メリハリの効いたグラマラスなボディに憧れる女性は多いことでしょう。特に女性にとって、豊満なバストは憧れポイントの1つと言えます。バストアップの方法はいろいろありますが、運動やマッサージ、食生活の改善など、どれも長期的な努力が必要になります。この努力を最小限に抑えて気軽にバストアップをしたい人に人気なのが、バストアップサプリです。ところが、このバストアップサプリの成分による、女性のからだへの悪影響が問題になっています。詳しくご紹介したいと思います。

■バストアップサプリの成分は?
バストアップサプリとは、その名前のとおり、バストを大きくする効果があるとされるサプリメントです。「バストアップサプリ」と検索すれば数十種類のサプリメントがでてきます。例えば、イソフラボンやプラセンタ、コラーゲンなどさまざまな成分が配合されていますが、問題となっているのが「プエラリア・ミリフィカ」という植物に含まれる成分です。

この「プエラリア・ミリフィカ」は、タイなどに分布するマメ科の多年生つる植物で、女性ホルモンの1つ、エストロゲンと似た働きをする成分が含まれています。エストロゲンは、乳腺の発育に影響を及ぼすため、プエラリア・ミリフィカを摂取することで、バストアップに効果があると言われています。

■プエラリア・ミリフィカの副作用
プエラリア・ミリフィカ以外で、エストロゲンのような作用を持つものとして有名なのが、大豆などに含まれるイソフラボンです。イソフラボンもバストアップに効果があるとされていますが、プエラリア・ミリフィカにはその1000〜10000倍も強い効果があります。効果が強ければ、それだけバストアップ効果が期待できるのではと思われるかもしれませんが、その効果よりも副作用の強さが問題になっています。

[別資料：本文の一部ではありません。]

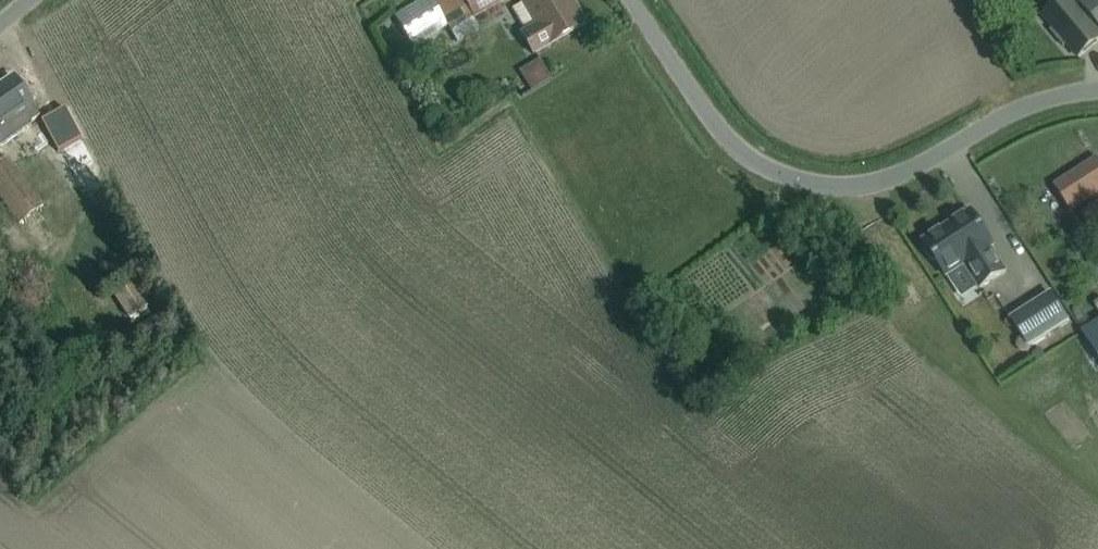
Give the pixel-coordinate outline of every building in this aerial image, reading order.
[(394,16),(403,31),(412,46),(446,26),(450,32),(500,3),(504,0),(420,0),(394,16)] [(512,9),(525,31),(520,34),(532,54),(567,33),(586,22),(576,5),(572,7),(567,0),(522,0),(523,2),(512,9)] [(1074,1),(1073,0),(1060,0),(1043,15),(1078,57),(1097,41),(1097,0),(1076,0),(1074,1)] [(537,60),(544,78),(563,72),(557,53),(537,60)] [(25,94),(12,76),(0,85),(0,142),(11,134),(3,123),(20,111),(29,124),(39,116),(31,103),(25,94)] [(53,153),(71,145),(57,113),(39,120),(53,153)] [(43,205),(7,158),(0,163),(0,195),(20,222),(43,205)] [(1097,197),(1097,162),(1097,161),(1056,186),(1073,213),(1097,197)] [(971,211),(924,241),(926,245),(923,249),(931,260),(936,260),(947,277),(965,265),(980,288),(1006,272),(991,248),(994,246),(971,211)] [(137,281),(113,296),(127,317),(150,302),(137,281)] [(1069,320),(1051,292),(1010,319),(1029,347),(1069,320)] [(1082,333),(1097,359),(1097,323),(1082,333)]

本来、女性のからだは、エストロゲンとプロゲステロンの2つの女性ホルモンのバランスで成り立っています。そのため、エストロゲンが急激に増えると、ホルモンバランスが崩れ、不正出血や生理不順の原因となる場合があります。

■乳がんとの関係は?
プエラリア・ミリフィカによって乳がんになりやすいという決定的な報告は見つかりませんでしたが、動物実験では、プエラリア・ミリフィカの投与によって、乳腺や子宮内膜の異常増殖が認められ、発がんを促進したという報告があります。

また、乳がんの発生には、エストロゲンが大きく影響しており、エストロゲンの分泌期間が長く、より多くのエストロゲンが分泌されている状態ほど、乳がんのリスクが高まることがわかっています。そのため、強いエストロゲン様の作用のあるプエラリア・ミリフィカの摂取には、十分な注意が必要になります。

■プエラリア・ミリフィカを控えるべき人
エストロゲンを多量に摂取することで、体調や病状が悪化する可能性があるため、厚生労働省では、特に下記に該当する方は、摂取を控えるように呼びかけています。

▪️妊娠中、授乳中、初経前の方
▪️基礎疾患(例:女性ホルモンの作用で症状が悪化するおそれのある子宮体がん、子宮内膜増殖症、乳がん、血栓性静脈炎、肺塞栓症、冠動脈性心疾患、脳卒中等の疾患)がある方 ※治療中、治療後問わず
▪️医薬品を服用している方

■まとめ
プエラリア・ミリフィカによる健康被害が、ここ数年で急増しています。女性のからだは、女性ホルモンの緻密なバランスの上に成り立っているため、そのバランスを崩す恐れのあるホルモン作用のあるサプリメントの摂取には十分な注意が必要になります。もし、サプリメントの内服中に健康被害が起きた場合には、かかりつけの医師の診察を受けるようにしましょう。